_Kutipan Teks_.
▼
Catatan Kelam Warga untuk Huadi

  • Bagikan

BANTAENG — PT. Huadi Nickel-Alloy, perusahaan pemurnian nikel yang terletak di pesisir Sulawesi Selatan bagian selatan, tepatnya di Kecamatan Pa’jukukang, Kabupaten Bantaeng. Lokasi perusahaan itu disebut-sebut Kawasan Industri Bantaeng (KIBA), namun ternyata menyimpan catatan kelam bagi masyarakat sekitar.

Berdiri di lahan seluas 50 hektare dan baru saja, belum lama ini, telah diresmikan Gubernur Sulsel, Nurdin Abdullah.

Lagi dan lagi, NA, akronim Nurdin Abdullah– memberikan “suprise” bagi masyarakat Bantaeng, sejak dia menduduki kursi pimpinan tertinggi di daerah yang berjuluk Butta Toa itu. yah, dia pernah jadi Bupati dua periode.

Huadi Nickel-Alloy. Perusahaan smelter yang kokoh berdiri dan digembar-gemborkan menjadi proyek investasi besar bagi Bantaeng. Namun siapa sangka menyimpan duka bagi masyarakat setempat.

Petani Rumput Laut yang Merugi

Mata pencaharian daerah pesisir, satu diantaranya menjadi petani rumput laut. Berkat adanya pelabuhan pengangkut nikel PT Huadi Nickel-Alloy, lahan petani tersebut yang kebetulan tepat berada di jalur kapal tidak lagi bisa difungsikan. Parahnya, tidak ada ganti rugi yang diberikan.

Mungkin saja ada niatan ganti rugi dari salah satu perusahaan besar di Bantaeng ini, tetapi entah kapan?. Pasalnya kurang atau lebih, sejak dua tahun lalu, petani rumput laut yang sempat ditemui, dia bernama Raodding membeberkan kalau tambaknya tidak lagi menghasilkan dan kerugian ditaksir hingga puluhan juta rupiah.
▲
_Data yang Disediakan_.
▼
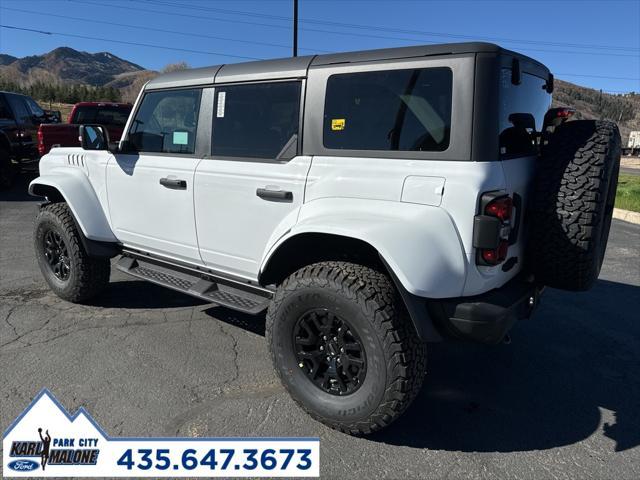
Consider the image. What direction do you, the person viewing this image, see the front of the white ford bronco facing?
facing away from the viewer and to the left of the viewer

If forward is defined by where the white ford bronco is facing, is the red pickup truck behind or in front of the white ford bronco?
in front

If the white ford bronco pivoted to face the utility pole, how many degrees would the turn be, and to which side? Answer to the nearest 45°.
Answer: approximately 45° to its right

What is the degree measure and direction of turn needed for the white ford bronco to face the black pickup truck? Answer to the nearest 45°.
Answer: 0° — it already faces it
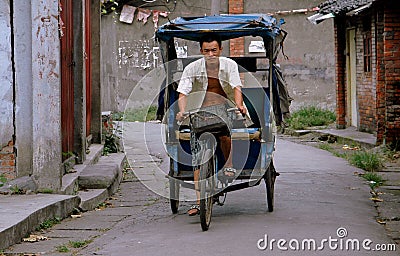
▲
_Tugas yang Diberikan A_. Tentukan apakah setiap pernyataan berikut sesuai dengan kutipan teks tentang PT Huadi Nickel-Alloy. Jawab ya atau tidak untuk setiap pernyataan, lalu kutip kata-kata penentunya dari kutipan teks. (i) Perusahaan itu berdiri di lahan seluas 50 hektare. (ii) Petani rumput laut yang lahannya terdampak telah menerima ganti rugi. (iii) Nurdin Abdullah pernah menjabat sebagai bupati selama satu periode.
_Tugas yang Diberikan B_. Sebutkan semua nama wilayah administratif (provinsi, kabupaten, atau kecamatan) yang disebut dalam kutipan teks tentang PT Huadi Nickel-Alloy.
_Tugas yang Diberikan C_. Menurut kutipan teks tentang PT Huadi Nickel-Alloy, berapa taksiran kerugian yang dialami petani rumput laut bernama Raodding?

_Hasil Tugas A_.
(i) Ya: "Berdiri di lahan seluas 50 hektare"
(ii) Tidak: "Parahnya, tidak ada ganti rugi yang diberikan."
(iii) Tidak: "dia pernah jadi Bupati dua periode."

_Hasil Tugas B_. Sulawesi Selatan, Kabupaten Bantaeng, Kecamatan Pa’jukukang

_Hasil Tugas C_. Hingga puluhan juta rupiah.